Una burda mutilación del texto original en ruso cuyo único propósito era poder
enseñar el libro en las escuelas ucranianas con el fin de reivindicar a Gógol
como un escritor ucraniano que escribía sobre el alma ucraniana, si bien que en
lengua rusa por las cosas del colonialismo interno del que ya hemos hablado
antes.
Pues sí, un
debate tan fútil como falso; pero, ni más ni menos que como suelen ser la
mayoría cuando lo que los anima de verdad es el nacionalismo de la parte que
sea con fines esencialmente patrimonialistas. Porque esa es, a fin de cuentas,
una de las características más funestas del nacionalismo que tiende a
apropiarse de la cultura como una bandera propia para exhibir al mundo y poco
más, que es incapaz, no está dispuesto, a reconocer que la mayoría de las cosas
que atañen a la cultura casi nunca son patrimonio exclusivo de unos pocos, de
un país o Estado concreto, sino que el alcance de una obra artística, por lo
siempre poliédrico de todas ellas, acostumbra a trascender el marco estrecho o
inmediato en el que ha sido concebida, por lo que casi nunca tiene dueño más
allá del autor.
* * * * *
* **TAREA A REALIZAR**
Según el texto sobre Gógol, ¿cuál era el único propósito de mutilar el texto original en ruso? Responde usando solo el texto sobre Gógol.
* * * * *
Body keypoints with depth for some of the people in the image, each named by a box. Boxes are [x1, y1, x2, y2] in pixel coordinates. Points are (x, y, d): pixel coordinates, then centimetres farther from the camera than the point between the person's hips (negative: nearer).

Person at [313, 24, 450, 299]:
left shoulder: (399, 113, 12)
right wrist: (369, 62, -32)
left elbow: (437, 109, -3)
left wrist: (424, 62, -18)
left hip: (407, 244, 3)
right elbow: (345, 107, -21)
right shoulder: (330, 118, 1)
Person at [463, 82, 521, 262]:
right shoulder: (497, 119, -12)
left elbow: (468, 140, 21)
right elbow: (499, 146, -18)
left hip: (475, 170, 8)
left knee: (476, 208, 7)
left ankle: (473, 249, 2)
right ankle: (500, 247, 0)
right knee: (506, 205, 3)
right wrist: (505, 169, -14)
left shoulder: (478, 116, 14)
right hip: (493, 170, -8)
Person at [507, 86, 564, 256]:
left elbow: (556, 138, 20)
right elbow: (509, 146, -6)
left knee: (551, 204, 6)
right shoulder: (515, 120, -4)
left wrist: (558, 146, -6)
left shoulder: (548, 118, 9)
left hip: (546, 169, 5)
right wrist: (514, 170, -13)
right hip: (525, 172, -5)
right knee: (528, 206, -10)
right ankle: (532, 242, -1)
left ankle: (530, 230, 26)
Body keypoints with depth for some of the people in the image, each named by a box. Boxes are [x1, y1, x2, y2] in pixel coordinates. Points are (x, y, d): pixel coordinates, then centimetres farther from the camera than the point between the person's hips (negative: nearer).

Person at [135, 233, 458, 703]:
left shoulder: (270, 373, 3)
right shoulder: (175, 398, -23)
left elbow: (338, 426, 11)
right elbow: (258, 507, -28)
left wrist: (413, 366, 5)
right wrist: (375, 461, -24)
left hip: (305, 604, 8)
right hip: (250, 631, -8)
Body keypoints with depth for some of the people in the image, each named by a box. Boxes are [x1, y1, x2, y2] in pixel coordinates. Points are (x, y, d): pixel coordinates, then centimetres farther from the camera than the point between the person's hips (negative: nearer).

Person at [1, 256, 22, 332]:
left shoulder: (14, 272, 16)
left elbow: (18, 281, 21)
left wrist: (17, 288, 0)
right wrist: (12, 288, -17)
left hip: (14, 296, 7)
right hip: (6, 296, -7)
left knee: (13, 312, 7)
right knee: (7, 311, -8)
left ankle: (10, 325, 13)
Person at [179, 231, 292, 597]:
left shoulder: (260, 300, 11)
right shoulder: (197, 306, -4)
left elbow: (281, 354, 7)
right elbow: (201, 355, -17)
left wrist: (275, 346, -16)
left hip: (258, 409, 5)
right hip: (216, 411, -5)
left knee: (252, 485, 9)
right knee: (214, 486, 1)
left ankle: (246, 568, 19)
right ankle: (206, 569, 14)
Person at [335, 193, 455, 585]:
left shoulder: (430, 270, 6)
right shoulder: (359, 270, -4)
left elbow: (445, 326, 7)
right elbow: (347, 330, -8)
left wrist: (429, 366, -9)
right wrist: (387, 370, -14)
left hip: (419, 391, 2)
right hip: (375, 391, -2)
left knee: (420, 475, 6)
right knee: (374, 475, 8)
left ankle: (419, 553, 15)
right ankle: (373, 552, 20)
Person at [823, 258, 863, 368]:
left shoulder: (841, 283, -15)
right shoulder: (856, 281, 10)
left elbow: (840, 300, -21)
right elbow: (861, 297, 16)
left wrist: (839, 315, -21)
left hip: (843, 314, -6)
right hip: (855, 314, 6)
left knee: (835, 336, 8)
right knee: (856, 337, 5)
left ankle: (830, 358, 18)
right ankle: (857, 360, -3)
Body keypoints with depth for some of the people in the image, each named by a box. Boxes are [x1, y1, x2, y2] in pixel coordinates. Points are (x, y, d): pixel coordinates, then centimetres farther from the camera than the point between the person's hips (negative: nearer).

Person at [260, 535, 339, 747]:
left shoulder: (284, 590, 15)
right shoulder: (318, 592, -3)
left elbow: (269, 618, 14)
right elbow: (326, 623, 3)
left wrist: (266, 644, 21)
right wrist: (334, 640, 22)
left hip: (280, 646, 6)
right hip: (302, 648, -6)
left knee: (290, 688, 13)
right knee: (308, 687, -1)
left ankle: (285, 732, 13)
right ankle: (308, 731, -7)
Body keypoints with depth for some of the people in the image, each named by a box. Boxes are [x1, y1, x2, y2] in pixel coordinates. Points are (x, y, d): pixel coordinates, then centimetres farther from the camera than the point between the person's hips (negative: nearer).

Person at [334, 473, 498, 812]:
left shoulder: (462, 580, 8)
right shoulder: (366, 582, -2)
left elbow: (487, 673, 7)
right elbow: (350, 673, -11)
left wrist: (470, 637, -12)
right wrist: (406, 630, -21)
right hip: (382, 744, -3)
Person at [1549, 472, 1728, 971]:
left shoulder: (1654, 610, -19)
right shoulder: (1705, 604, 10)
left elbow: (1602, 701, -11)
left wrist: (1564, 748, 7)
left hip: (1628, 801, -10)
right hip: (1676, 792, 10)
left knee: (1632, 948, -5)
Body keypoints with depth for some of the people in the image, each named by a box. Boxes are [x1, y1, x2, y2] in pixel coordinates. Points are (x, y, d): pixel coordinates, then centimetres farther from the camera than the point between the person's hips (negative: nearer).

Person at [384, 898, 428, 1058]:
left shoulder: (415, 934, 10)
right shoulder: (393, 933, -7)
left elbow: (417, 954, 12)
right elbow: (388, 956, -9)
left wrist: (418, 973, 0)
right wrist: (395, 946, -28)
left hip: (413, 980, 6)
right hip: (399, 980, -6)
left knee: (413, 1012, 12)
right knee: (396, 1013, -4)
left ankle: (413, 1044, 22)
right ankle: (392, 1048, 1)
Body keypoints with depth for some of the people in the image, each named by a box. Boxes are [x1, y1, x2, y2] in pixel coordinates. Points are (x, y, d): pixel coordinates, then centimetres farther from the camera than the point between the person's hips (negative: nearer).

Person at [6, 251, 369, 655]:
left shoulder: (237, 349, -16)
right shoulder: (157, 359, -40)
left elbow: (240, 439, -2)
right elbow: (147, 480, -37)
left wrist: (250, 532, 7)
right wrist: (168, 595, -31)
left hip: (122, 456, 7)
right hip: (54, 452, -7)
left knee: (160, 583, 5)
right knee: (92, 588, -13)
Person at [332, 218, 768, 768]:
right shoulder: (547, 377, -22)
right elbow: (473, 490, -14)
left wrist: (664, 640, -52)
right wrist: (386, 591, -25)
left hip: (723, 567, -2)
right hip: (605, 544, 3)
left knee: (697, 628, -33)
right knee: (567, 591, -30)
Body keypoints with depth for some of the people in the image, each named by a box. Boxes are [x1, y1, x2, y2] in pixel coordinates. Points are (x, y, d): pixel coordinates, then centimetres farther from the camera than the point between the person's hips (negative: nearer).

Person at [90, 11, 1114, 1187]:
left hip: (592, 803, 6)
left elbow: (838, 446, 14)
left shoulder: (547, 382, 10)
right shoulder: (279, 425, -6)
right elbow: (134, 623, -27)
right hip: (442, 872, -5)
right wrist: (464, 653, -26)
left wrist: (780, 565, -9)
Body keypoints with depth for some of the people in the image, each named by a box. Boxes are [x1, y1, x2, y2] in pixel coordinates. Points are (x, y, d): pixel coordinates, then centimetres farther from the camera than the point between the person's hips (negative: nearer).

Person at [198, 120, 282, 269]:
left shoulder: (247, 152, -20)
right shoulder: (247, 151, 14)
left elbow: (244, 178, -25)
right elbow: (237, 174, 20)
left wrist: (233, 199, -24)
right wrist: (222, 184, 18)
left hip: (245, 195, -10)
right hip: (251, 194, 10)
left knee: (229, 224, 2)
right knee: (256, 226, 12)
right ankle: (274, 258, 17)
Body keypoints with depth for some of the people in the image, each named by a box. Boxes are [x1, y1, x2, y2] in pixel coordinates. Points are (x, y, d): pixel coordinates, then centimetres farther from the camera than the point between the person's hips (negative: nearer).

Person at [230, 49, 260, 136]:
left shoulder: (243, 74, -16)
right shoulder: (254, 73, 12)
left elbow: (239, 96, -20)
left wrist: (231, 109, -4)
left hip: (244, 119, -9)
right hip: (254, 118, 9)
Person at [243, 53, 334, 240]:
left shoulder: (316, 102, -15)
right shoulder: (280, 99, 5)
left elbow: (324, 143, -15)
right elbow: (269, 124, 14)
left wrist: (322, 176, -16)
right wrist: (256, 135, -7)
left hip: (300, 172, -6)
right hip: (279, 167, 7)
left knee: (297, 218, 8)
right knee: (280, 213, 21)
* * * * *
* **RESULTADO DEL EJERCICIO**
Poder enseñar el libro en las escuelas ucranianas para reivindicar a Gógol como un escritor ucraniano que escribía sobre el alma ucraniana.